Quoted passage —
*-*-*

Grieved at their hardness of heart
Now with all that background in mind, let’s zero in on one verse from this scene in the Galilean synagogue. In v. 5 Mark says that [Jesus] looked around at them in anger, grieved at their hardness of heart.
When we use that term “hardness of heart” we mean that someone is cruel, unyielding to pleas for mercy. But the biblical writers use hardheartedness much more broadly to mean something like, the hardhearted person is missing the point of the great purposes of God.
In which way were those in the synagogue missing the point of the great purposes of God?
- They were using the Sabbath – a signpost of the truth about God and freedom and rest – to obstruct, and harm.
- One of the main points of the Sabbath was to reflect the ways of God – remember that’s the explanation for it in Exodus. But by their false Sabbath observance, they were bearing witness to a God who is petty and ready to pounce and interested only in holding on to power. An entrapper.
- Sabbath pointed to life and freedom and being brought back to being fully the human we were made to be. Sabbath pointed to human flourishing – and yet these rulers would keep this man bound to his crippled condition…at least for one more day.
- But it’s just one more day, you say…why couldn’t Jesus not rock the boat and wait just one more day to heal? And that question brings us to their fundamental hardheartedness. We said that Sabbath was pointing ahead to the future, the time when God would usher in ultimate salvation…rest. And so now that the Savior is on the scene, the time is fulfilled, and so there are no more days to be wasted! This is the day of salvation!

*-*-*

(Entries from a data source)

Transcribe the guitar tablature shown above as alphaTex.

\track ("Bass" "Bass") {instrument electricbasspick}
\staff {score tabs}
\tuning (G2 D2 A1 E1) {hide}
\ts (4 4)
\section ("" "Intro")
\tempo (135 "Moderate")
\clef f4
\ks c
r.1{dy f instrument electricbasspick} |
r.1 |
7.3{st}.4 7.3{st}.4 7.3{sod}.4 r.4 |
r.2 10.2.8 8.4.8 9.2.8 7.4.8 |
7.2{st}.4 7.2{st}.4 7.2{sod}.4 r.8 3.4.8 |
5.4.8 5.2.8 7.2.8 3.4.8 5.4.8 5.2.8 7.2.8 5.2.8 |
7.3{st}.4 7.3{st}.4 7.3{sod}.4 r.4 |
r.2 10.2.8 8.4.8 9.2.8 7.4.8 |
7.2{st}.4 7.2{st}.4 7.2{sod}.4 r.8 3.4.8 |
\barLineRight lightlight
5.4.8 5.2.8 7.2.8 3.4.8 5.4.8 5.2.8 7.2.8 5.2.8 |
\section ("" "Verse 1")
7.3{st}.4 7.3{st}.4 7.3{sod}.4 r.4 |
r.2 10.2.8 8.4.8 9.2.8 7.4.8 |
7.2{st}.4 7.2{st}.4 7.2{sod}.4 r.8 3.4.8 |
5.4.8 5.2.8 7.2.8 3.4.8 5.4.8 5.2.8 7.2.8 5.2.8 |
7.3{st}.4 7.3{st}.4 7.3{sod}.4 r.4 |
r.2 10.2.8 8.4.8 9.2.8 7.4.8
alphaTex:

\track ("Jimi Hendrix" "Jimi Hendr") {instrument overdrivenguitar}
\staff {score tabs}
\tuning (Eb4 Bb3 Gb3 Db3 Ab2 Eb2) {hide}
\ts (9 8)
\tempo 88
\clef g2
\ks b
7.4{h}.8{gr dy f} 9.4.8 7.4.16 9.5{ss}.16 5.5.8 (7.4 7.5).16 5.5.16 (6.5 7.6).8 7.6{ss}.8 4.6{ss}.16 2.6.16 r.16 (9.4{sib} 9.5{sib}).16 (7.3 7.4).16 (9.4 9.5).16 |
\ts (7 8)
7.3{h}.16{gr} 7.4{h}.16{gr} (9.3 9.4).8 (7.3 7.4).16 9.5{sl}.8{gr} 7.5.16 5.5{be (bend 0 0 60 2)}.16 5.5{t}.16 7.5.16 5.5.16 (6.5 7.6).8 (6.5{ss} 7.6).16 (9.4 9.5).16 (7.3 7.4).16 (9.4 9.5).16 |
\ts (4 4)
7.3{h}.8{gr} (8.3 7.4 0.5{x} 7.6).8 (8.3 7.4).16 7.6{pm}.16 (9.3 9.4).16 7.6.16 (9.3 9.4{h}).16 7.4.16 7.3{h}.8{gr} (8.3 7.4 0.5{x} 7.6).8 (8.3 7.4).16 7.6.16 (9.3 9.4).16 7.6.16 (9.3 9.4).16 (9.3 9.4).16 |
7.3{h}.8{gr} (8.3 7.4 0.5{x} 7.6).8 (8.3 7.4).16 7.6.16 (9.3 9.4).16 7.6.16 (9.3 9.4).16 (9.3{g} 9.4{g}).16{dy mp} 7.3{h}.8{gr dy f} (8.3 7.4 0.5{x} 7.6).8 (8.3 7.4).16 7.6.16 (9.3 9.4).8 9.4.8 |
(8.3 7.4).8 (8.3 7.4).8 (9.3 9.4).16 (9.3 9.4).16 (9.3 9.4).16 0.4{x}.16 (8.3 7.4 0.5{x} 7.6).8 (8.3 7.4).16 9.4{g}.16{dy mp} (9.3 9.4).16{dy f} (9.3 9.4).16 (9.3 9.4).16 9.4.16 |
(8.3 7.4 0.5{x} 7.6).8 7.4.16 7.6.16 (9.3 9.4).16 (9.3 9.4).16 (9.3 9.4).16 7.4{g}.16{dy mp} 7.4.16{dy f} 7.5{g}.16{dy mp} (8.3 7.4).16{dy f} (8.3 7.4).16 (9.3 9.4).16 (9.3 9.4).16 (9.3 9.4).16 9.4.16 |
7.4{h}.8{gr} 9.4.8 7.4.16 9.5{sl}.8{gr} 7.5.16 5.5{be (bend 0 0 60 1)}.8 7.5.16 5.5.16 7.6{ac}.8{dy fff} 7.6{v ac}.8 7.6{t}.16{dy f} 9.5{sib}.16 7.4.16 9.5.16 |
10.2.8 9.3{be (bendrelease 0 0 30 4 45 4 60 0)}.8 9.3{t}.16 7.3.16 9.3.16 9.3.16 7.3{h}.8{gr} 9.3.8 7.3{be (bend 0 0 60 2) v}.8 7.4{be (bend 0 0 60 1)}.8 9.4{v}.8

*-*-*

According to the sermon excerpt, what was the God like to whom the false Sabbath observance bore witness? List every description it gives. Rely only on the sermon excerpt, not on the entries.

Written answer —
- petty
- ready to pounce
- interested only in holding on to power
- an entrapper